AVAILABLE RECORDS START

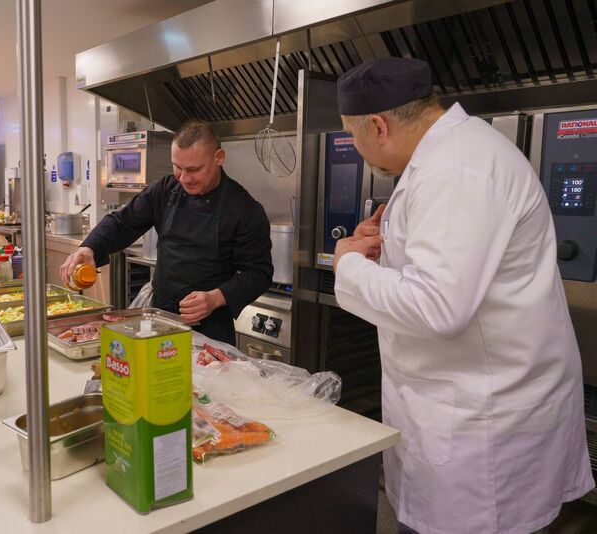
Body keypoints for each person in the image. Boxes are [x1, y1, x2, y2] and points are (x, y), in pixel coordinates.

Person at [331, 57, 593, 533]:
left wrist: (347, 264)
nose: (355, 147)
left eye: (352, 135)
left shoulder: (457, 169)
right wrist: (383, 255)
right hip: (462, 403)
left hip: (484, 425)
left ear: (377, 125)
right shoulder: (447, 155)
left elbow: (437, 307)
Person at [60, 120, 273, 344]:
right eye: (177, 167)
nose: (183, 178)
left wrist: (215, 298)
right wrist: (89, 248)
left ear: (219, 157)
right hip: (159, 317)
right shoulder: (165, 190)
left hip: (209, 327)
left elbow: (259, 273)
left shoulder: (244, 209)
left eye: (193, 169)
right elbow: (123, 223)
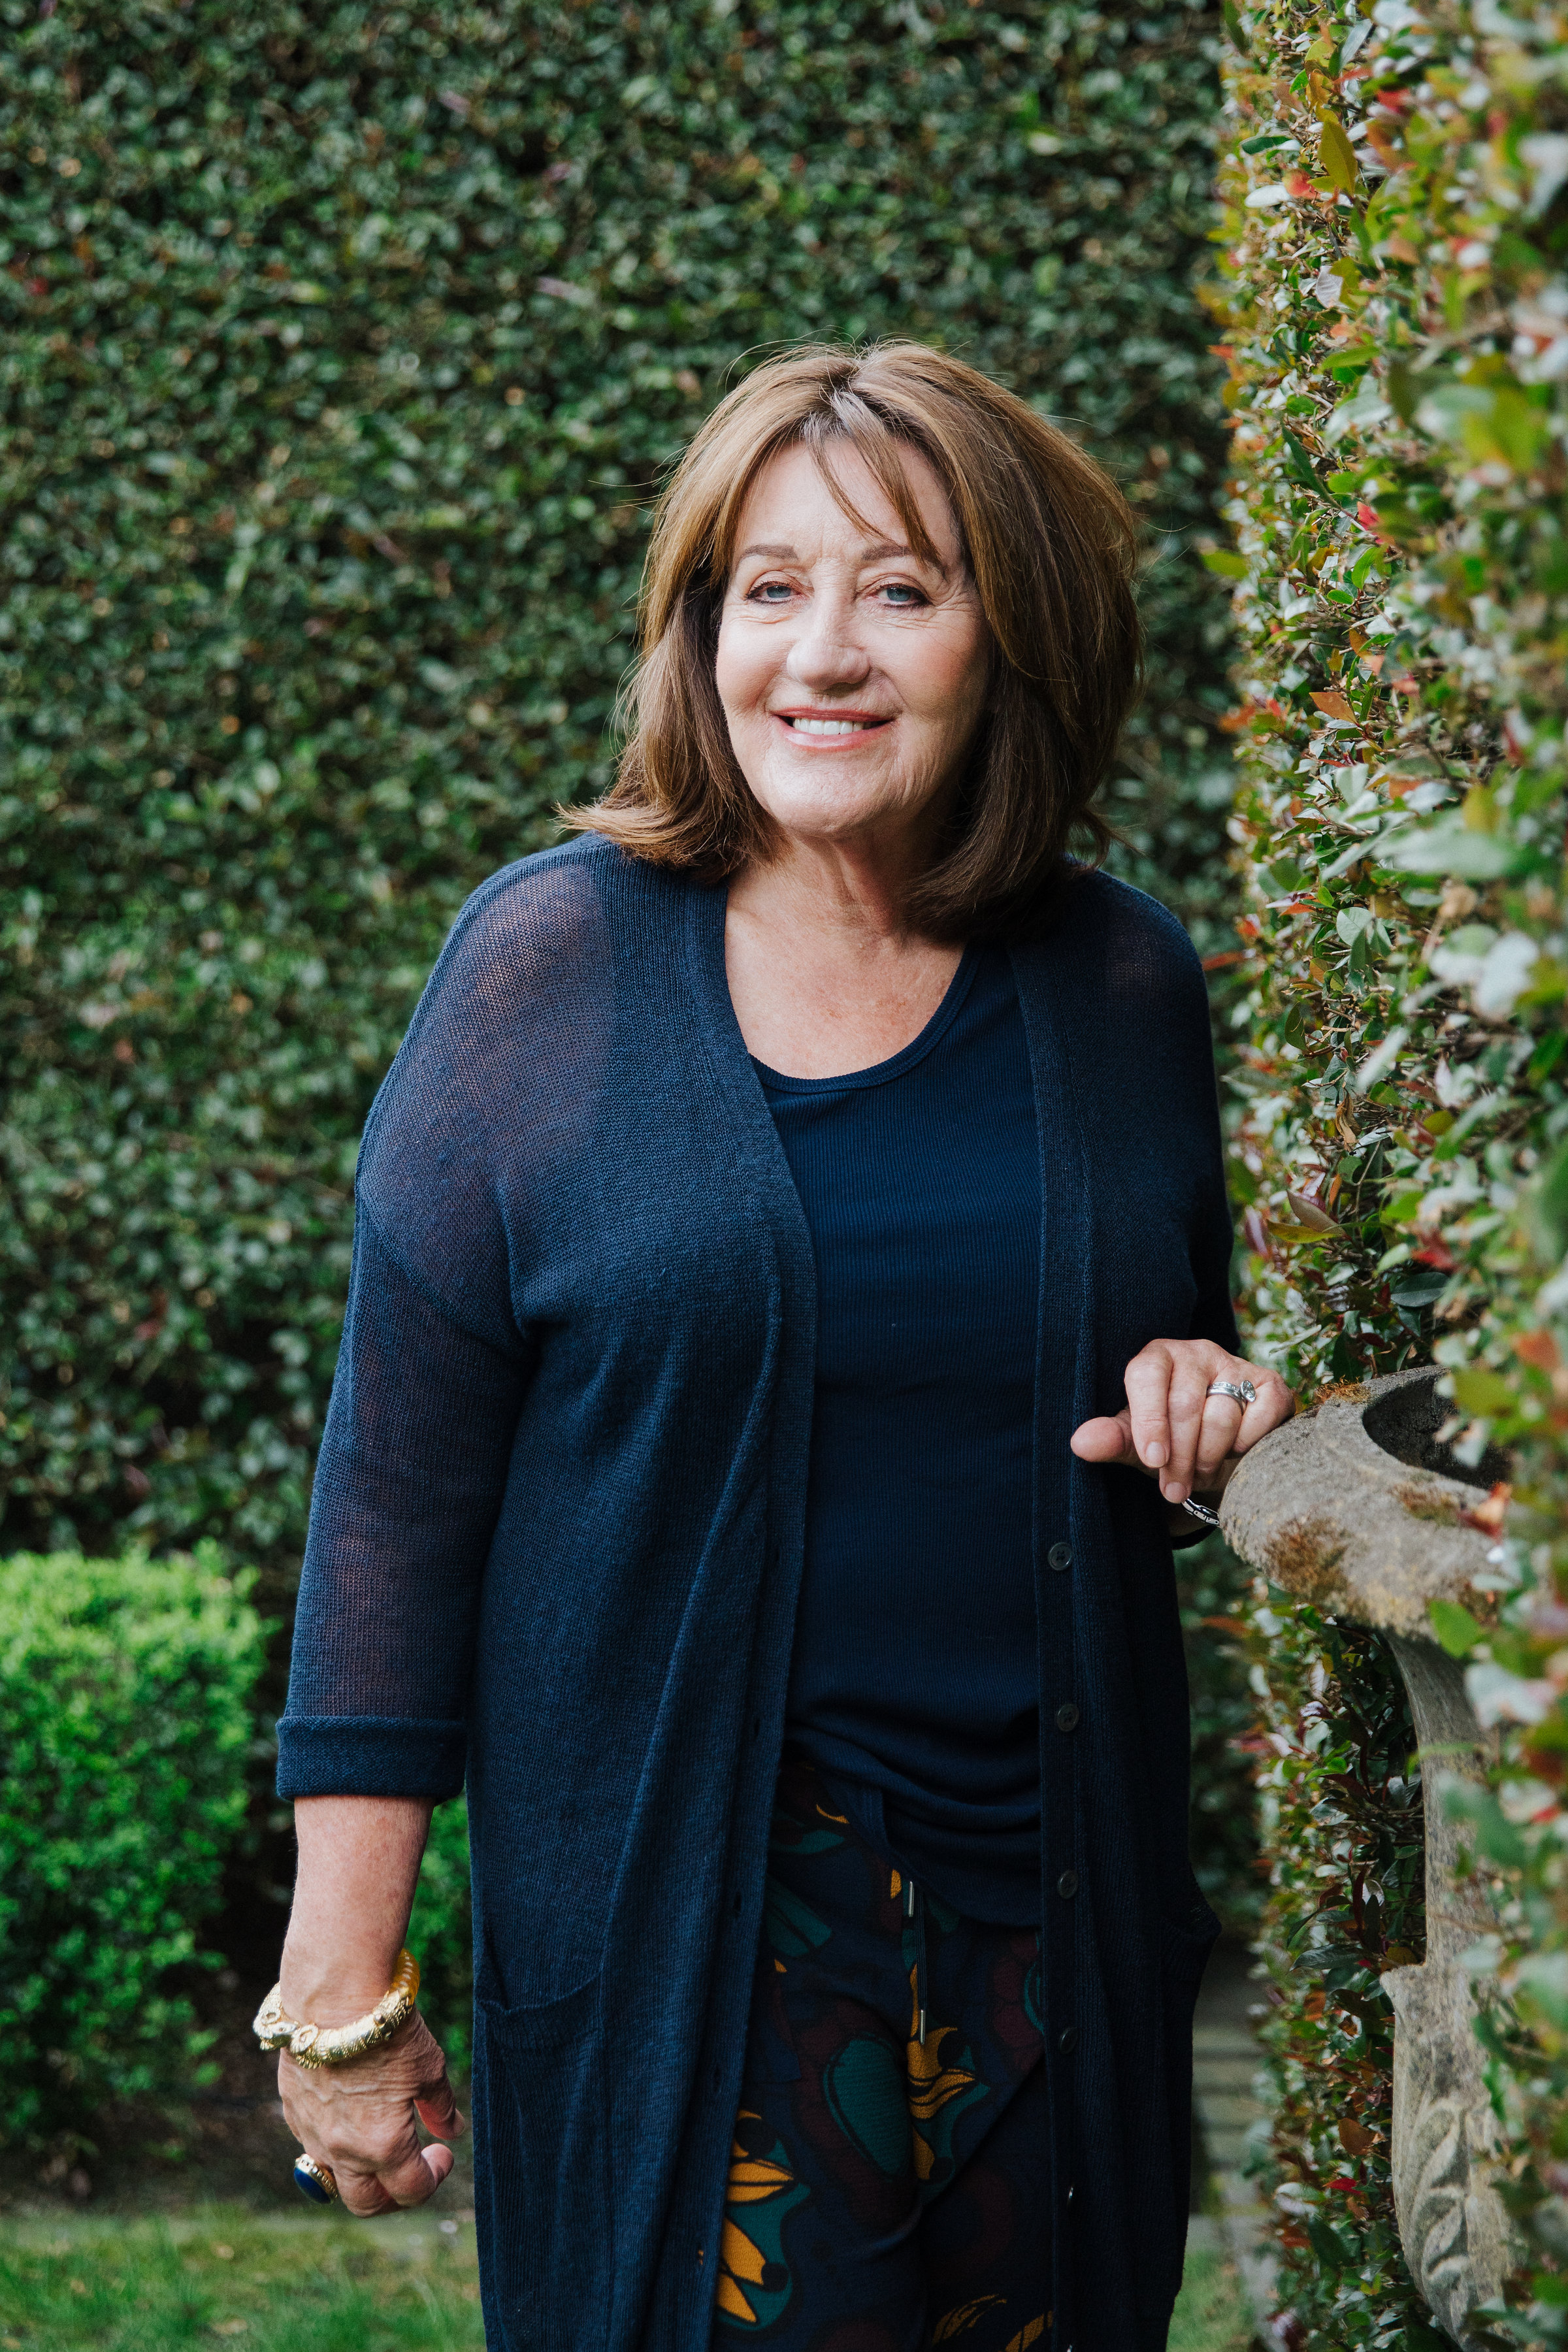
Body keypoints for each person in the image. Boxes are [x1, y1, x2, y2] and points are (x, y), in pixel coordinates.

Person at [269, 341, 1294, 2352]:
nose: (820, 653)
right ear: (699, 633)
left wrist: (1210, 1400)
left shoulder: (1118, 979)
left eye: (901, 588)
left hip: (1051, 1929)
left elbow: (1151, 1378)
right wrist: (340, 1996)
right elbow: (396, 1504)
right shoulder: (547, 977)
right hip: (696, 1937)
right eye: (767, 588)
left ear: (1016, 635)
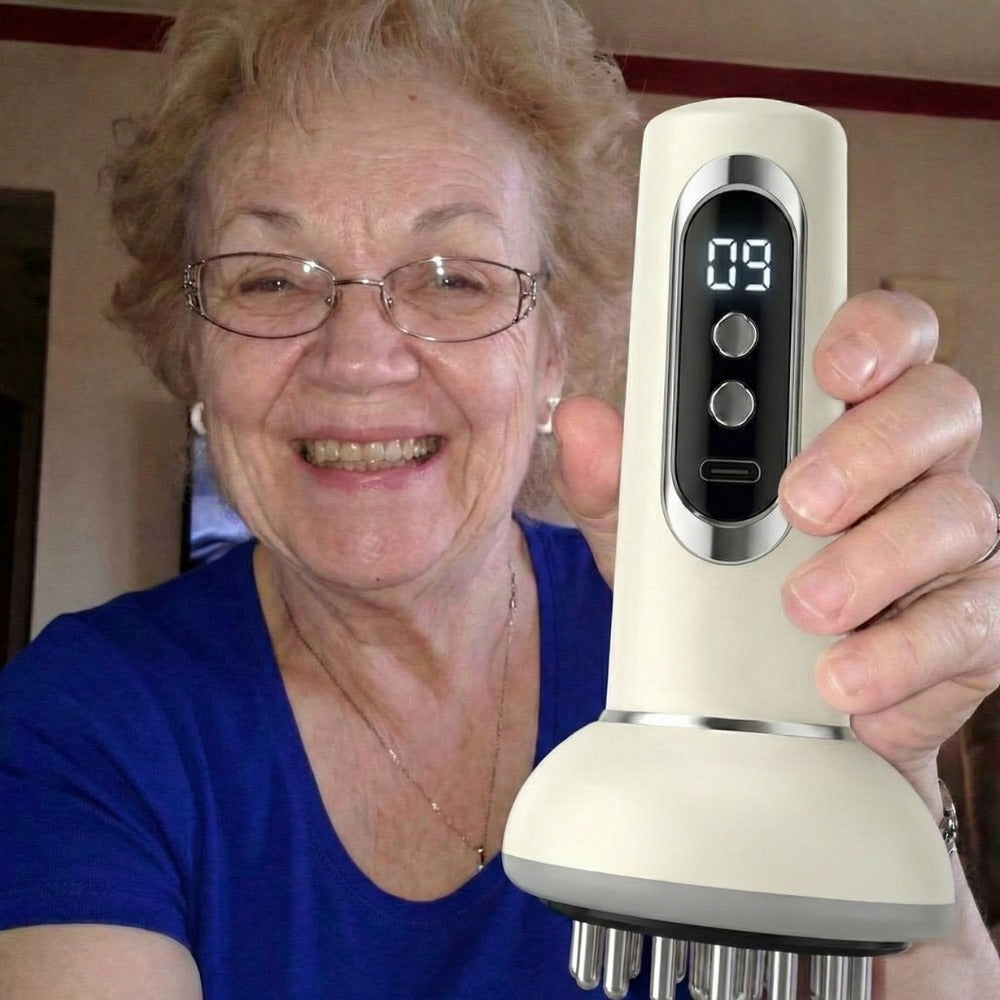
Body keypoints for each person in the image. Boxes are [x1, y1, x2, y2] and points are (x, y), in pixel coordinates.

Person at [1, 1, 998, 997]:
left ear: (552, 348)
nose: (358, 359)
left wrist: (878, 793)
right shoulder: (88, 716)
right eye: (268, 281)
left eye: (453, 280)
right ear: (194, 347)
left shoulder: (723, 660)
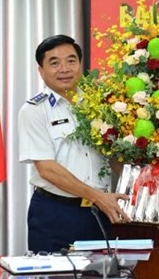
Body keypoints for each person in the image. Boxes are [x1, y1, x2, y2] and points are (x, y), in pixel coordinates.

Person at [18, 35, 129, 253]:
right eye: (54, 62)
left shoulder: (101, 105)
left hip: (101, 212)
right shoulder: (34, 110)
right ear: (41, 70)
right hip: (56, 213)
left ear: (80, 64)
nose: (64, 69)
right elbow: (47, 169)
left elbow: (114, 156)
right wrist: (98, 197)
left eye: (71, 61)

AVAILABLE RECORDS END

#### PROBLEM TO SOLVE
Return a word-for-word copy of the lines above from the one holding "left ear: (552, 348)" through the one holding "left shoulder: (723, 660)", with both of them included and nothing besides.

#### YOUR RESPONSE
left ear: (552, 348)
nose: (358, 359)
left wrist: (878, 793)
right shoulder: (88, 716)
right eye: (268, 281)
left eye: (453, 280)
right ear: (194, 347)
left shoulder: (723, 660)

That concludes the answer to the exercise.